Clinical trial harnesses power of natural killer cells to treat neuroblastoma
New York City– Researchers have made rapid advances in understanding how to manipulate the immune system safely to destroy cancer cells. Adoptive transfer of haploidentical natural killer (NK) cells has shown promise as a treatment option to target and kill cancer cells in a less toxic way than conventional therapies. Now for the first time, scientists will combine NK cell therapy with an immunocytokine to target children with relapsed/refractory neuroblastoma including those with bulky tumors.
Solving Kids' Cancer, The Catherine Elizabeth Blair Memorial Foundation, and Wade's Army provided a $136,000 grant to support the novel immunotherapy clinical trial for childhood cancer. Researchers will use a humanized monoclonal antibody linked to IL2, known as hu14.18-IL2, which specifically targets neuroblastoma tumor cells and binds to them, while the IL2 activates NK cells. It is expected that the humanized monoclonal antibody may be more effective at activating the NK cells for killing the cancer cells.

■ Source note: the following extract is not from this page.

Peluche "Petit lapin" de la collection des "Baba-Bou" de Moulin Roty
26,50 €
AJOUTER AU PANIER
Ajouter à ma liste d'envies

Using a novel technique, scientists will collect, expand, and infuse donor NK cells–originating from a parent–into children with neuroblastoma.
The phase I clinical trial is now open and currently recruiting children at the American Family Children's Hospital, part of University of Wisconsin's Carbone Cancer Center. The trial is led by Kenneth DeSantes, M.D., Division Head and Paul Sondel, M.D., Ph.D, Research Director of Pediatric Hematology, Oncology and Bone Marrow Transplant at the University of Wisconsin. "We believe this novel immunotherapy approach may potentially provide some benefit for children with relapsed or refractory neuroblastoma, whose prognosis has historically been extremely poor despite the use of aggressive chemotherapy regimens. The NK cells utilized in this trial have an enhanced ability to kill tumor targets. We anticipate that the administration of these activated NK cells, given in combination with an immunocytokine that specifically recognizes neuroblastoma, will result in significant anti-cancer activity," said Dr. DeSantes
"Previous research has already shown that adoptive transfer of haploidentical NK cells can be effective in reducing disease without the side effects of graft-versus-host disease," said Solving Kids' Cancer Executive Director Scott Kennedy. "We are very excited to support a trial addressing the need for treating children with immunotherapy in this cutting-edge clinical trial because they currently have very toxic treatment options."